**FRAGMENTO PARA LEER:**
+===+

El ecofeminismo vincula el modelo capitalista y patriarcal como un modelo de dominio y explotación sistémico, perpetrado por el sujeto hombre blanco, a quien Herrero define como el “sujeto patriarcal”, una suerte de ficción construida culturalmente. Este modelo, probado fallido y a punto de llevarnos al colapso, actúa con toda su fuerza sobre lo humano y lo no humano. El ecofeminismo propone una reformulación de todo lo que entendemos trabajo y vida. También va, precisamente, de poner esta última nuevamente en el centro.
“La mayor parte de los trabajos que llevamos a cabo no sirven para fines vitales, no sirven para mantenernos vivas ni mejor. Yo, por ejemplo, no sé cómo trabajar un huerto, no sé coser, no sé hacer jabón, son habilidades que vamos a necesitar, vivimos absortas y absortos en una especie de irrealidad que nos lleva a nuestra propia destrucción”, cree Laguna.
Herrero aboga por futuros en los que vivamos en núcleos policéntricos, favoreciendo la compra y el ocio de cercanía, en los que el trabajo, y por ende el crecimiento económico, ocupe menos horas. “Si no hacemos nada, continuaremos viendo esta degradación progresiva de la vida, especialmente en las ciudades donde cada vez será más duro vivir”.
La crisis habitacional, que ya es un hecho, en ciudades como Madrid o Barcelona es solo un preámbulo. Para Herrero, hay que matizar también qué entendemos por “calidad de vida”. “Ha aumentado la esperanza de vida, pero otra cuestión es cómo vivimos. Mi abuela tiene 97 años y, pese a todo lo que ella vivió -migración, pobreza, Guerra Civil-, ella cree que ahora vivimos vidas con mayores niveles de estrés”.
La cuestión animalista también es central en el ecofeminismo crítico. Puleo sintetiza así: “Alguna gente piensa que no hay que preocuparse por el sufrimiento animal si hay mucha gente que sufre, pero esa no es la pregunta. Lo pregunta es en qué medida el hecho de haber aceptado como natural que los animales no humanos sean maltratados favorece a que los humanos también lo sean”.
¿Estamos preparadas tanto desde los ecologismos y desde los feminismos?
“A pesar de que hay un acercamiento, creo que el feminismo no ha adquirido conciencia ecológica todavía y el ecologismo tampoco ha adquirido suficiente conciencia feminista”, aboga Puleo. Algo que constata Herrero también: en muchas organizaciones ecologistas se siguen perpetuando dinámicas patriarcales, y muchas feministas siguen sin entender la ecología como una cuestión clave.
“Las mujeres feministas, como buena parte de la población, han estado durante mucho tiempo alejadas del discurso ecologista, que ha sido históricamente minoritario. En parte, porque desde los Estados se ha favorecido un discurso ecologista pijoprogre”. Este discurso pone el foco en la compra de productos ecológicos o ropa artesanal de productores locales, prácticas que muchas veces solo están al alcance de unos pocos y no de la mayoría trabajadora.

+===+

**MATERIAL PROPORCIONADO:**
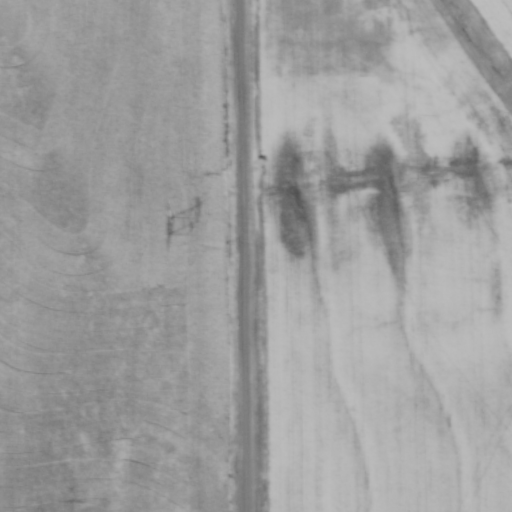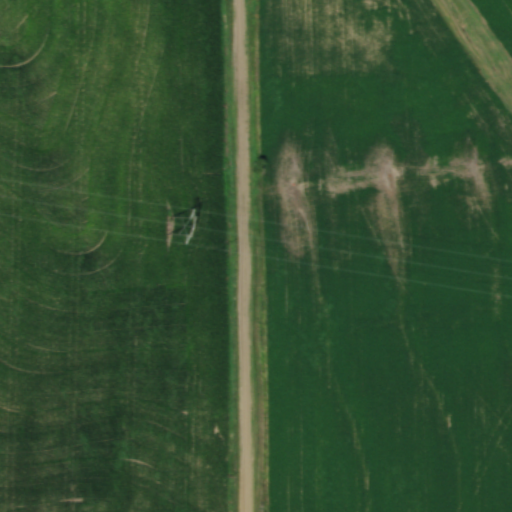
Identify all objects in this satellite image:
power tower: (166, 222)
road: (246, 255)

+===+

**OBJETIVO:** Indica, según el fragmento sobre el ecofeminismo, cómo define Herrero al sujeto hombre blanco.

**RESULTADO:** Lo define como el “sujeto patriarcal”, una suerte de ficción construida culturalmente.